Talk to any artificial intelligence researcher and they’ll tell you that, while A.I. may be capable of complex acts like driving cars and spotting tiny details on X-ray scans, they’re still way behind when it comes to the generalized abilities of even a 3-year-old kid. This is sometimes called Moravec’s paradox: That the seemingly hard stuff is easy for an A.I., while the seemingly easy stuff is hard.
But what if you could teach an A.I. to learn like a kid? And what kind of training data would you need to feed into a neural network to carry out the experiment? Researchers from New York University recently set out to test this hypothesis by using a dataset of video footage taken from head-mounted cameras worn regularly by kids during their first three years alive.
This SAYcam data was collected by psychologist Jess Sullivan and colleagues in a paper published earlier this year. The kids recorded their GoPro-style experiences for one to two hours per week as they went about their daily lives. The researchers recorded the footage to create a “large, naturalistic, longitudinal dataset of infant and child-perspective videos” for use by psychologists, linguists, and computer scientists.
Training an A.I. to view the world like a kid
The New York University researchers then took this video data and used it to train a neural network.
“The goal was to address a nature vs. nurture-type question,” Emin Orhan, lead researcher on the project, told in an email to Digital Trends. “Given this visual experience that children receive in their early development, can we learn high-level visual categories — such as table, chair, cat, car, etc. — using generic learning algorithms, or does this ability require some kind of innate knowledge in children that cannot be learned by applying generic learning methods to the early visual experience that children receive?”
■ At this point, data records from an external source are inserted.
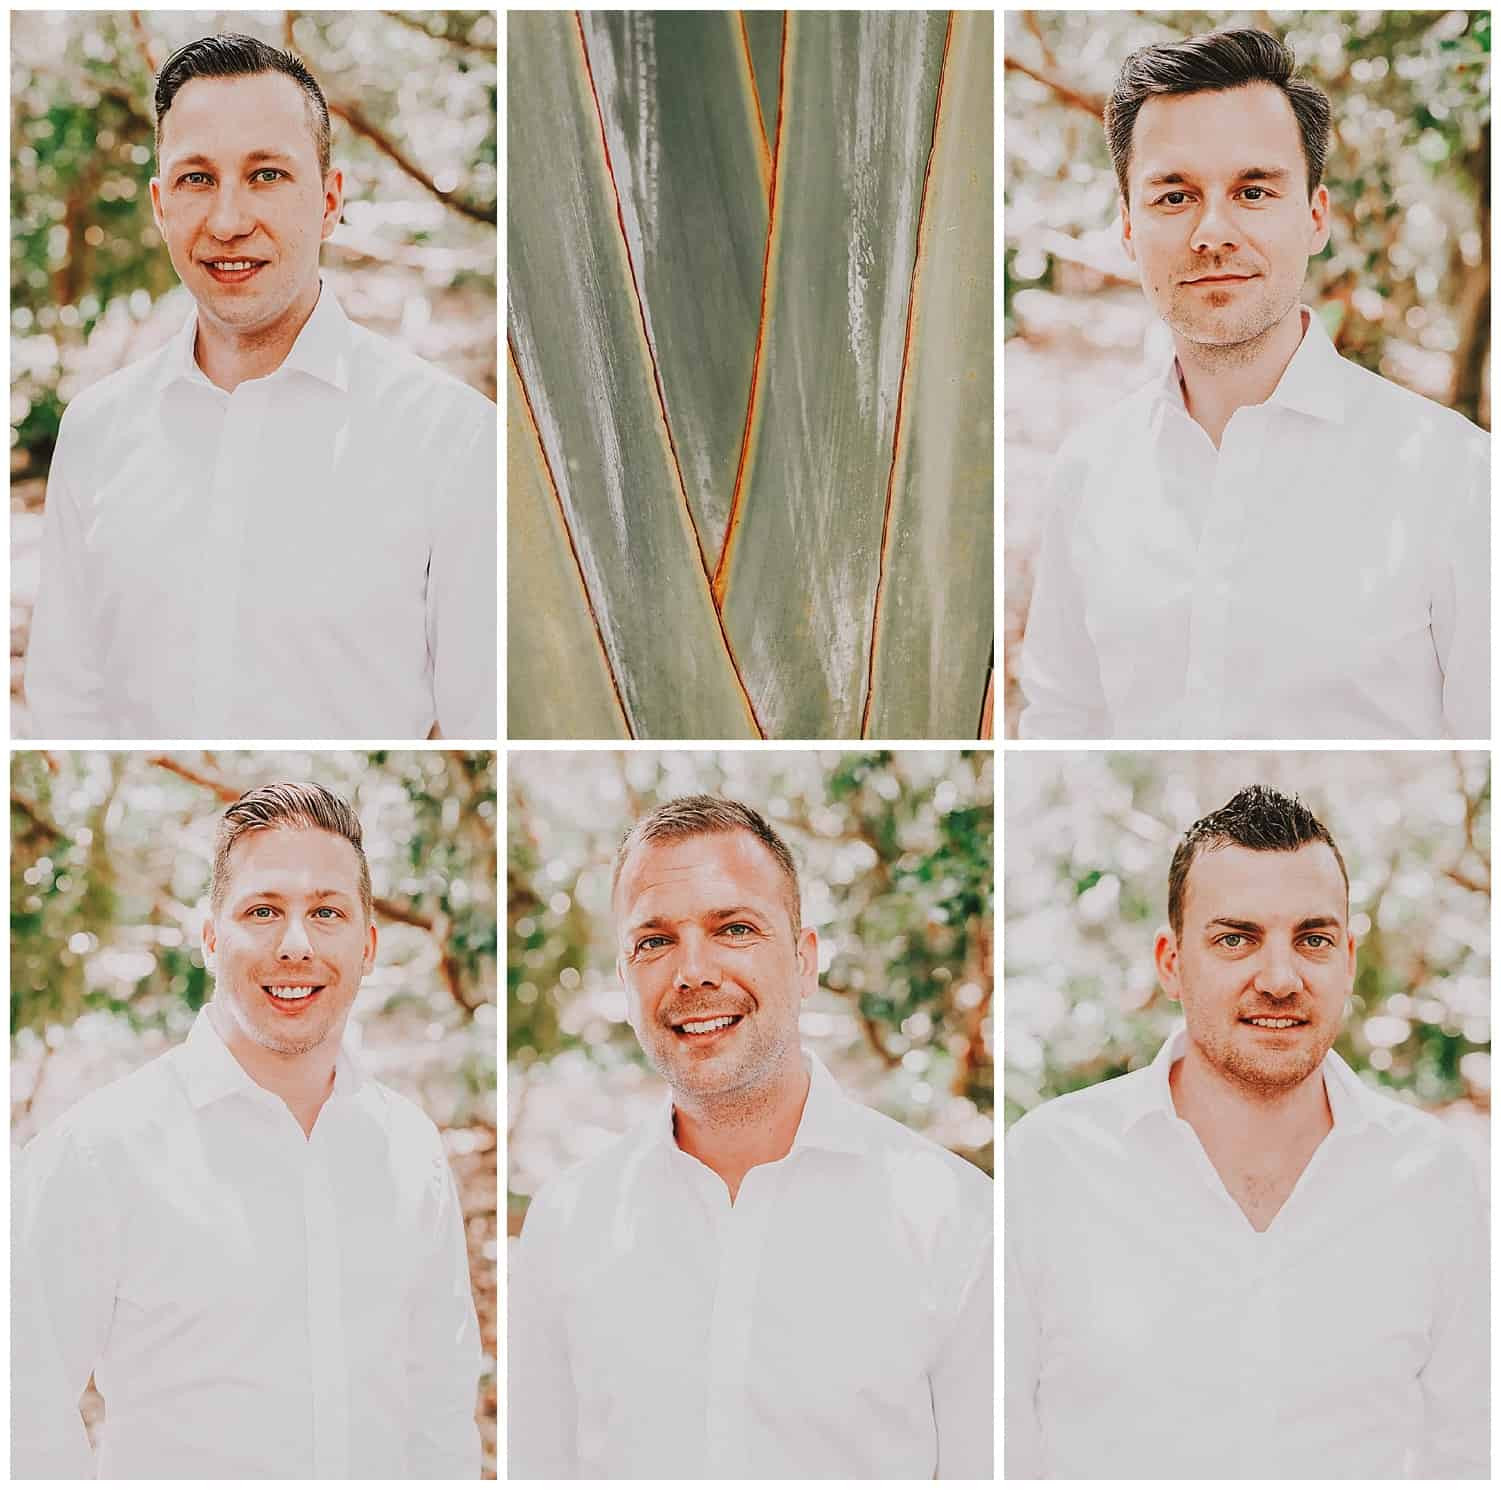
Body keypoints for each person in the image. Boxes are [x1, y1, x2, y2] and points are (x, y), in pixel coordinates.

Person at [1017, 28, 1488, 740]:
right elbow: (1059, 727)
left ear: (1315, 216)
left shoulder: (1458, 476)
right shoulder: (1086, 474)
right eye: (1174, 196)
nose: (1212, 231)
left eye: (1252, 190)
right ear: (1126, 228)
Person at [1005, 785, 1488, 1478]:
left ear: (1347, 959)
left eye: (1312, 940)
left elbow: (1469, 1450)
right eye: (1235, 939)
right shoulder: (1050, 1162)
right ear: (1171, 963)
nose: (1279, 977)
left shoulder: (1433, 1176)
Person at [23, 33, 496, 740]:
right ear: (160, 204)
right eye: (197, 178)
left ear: (330, 200)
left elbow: (481, 720)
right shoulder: (97, 430)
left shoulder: (452, 437)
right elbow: (67, 709)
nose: (228, 222)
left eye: (267, 175)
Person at [508, 795, 993, 1479]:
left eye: (733, 928)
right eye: (654, 941)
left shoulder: (955, 1219)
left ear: (804, 961)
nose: (693, 972)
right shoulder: (565, 1223)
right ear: (624, 980)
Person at [12, 782, 482, 1478]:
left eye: (326, 912)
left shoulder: (411, 1150)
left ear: (368, 944)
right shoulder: (97, 1151)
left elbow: (440, 1407)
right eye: (262, 911)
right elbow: (20, 1408)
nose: (295, 945)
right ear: (209, 939)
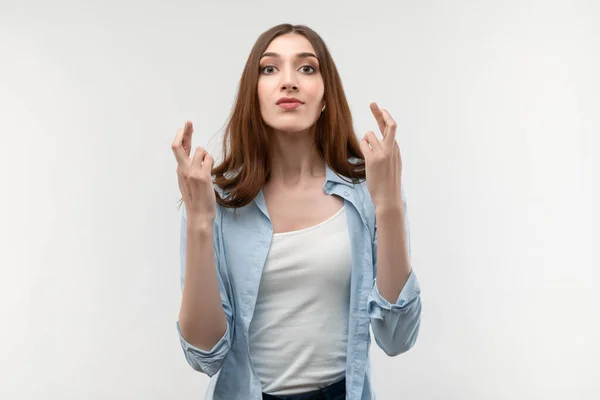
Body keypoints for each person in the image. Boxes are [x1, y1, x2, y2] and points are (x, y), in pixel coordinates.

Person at [171, 23, 422, 400]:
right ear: (252, 95)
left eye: (306, 68)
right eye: (269, 69)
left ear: (325, 96)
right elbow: (204, 354)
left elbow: (397, 337)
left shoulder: (368, 190)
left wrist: (387, 206)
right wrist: (200, 223)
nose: (288, 81)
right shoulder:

The A.I. did show some learning by, for example, recognizing a cat that was frequently featured in the video. While the researchers didn’t create anything close to a kid version of Artificial General Intelligence, the research nonetheless highlights how certain visual features can be learned simply by watching naturalistic data. There’s still more work to be done, though.
“We found that, by and large, it is possible to learn pretty sophisticated high-level visual concepts in this way without assuming any innate knowledge,” Orhan explained. “But understanding precisely what these machine learning models trained with the headcam data are capable of doing, and what exactly is still missing in these models compared to the visual abilities of children, is still [a] work in progress.”
A paper describing the research is available to read online.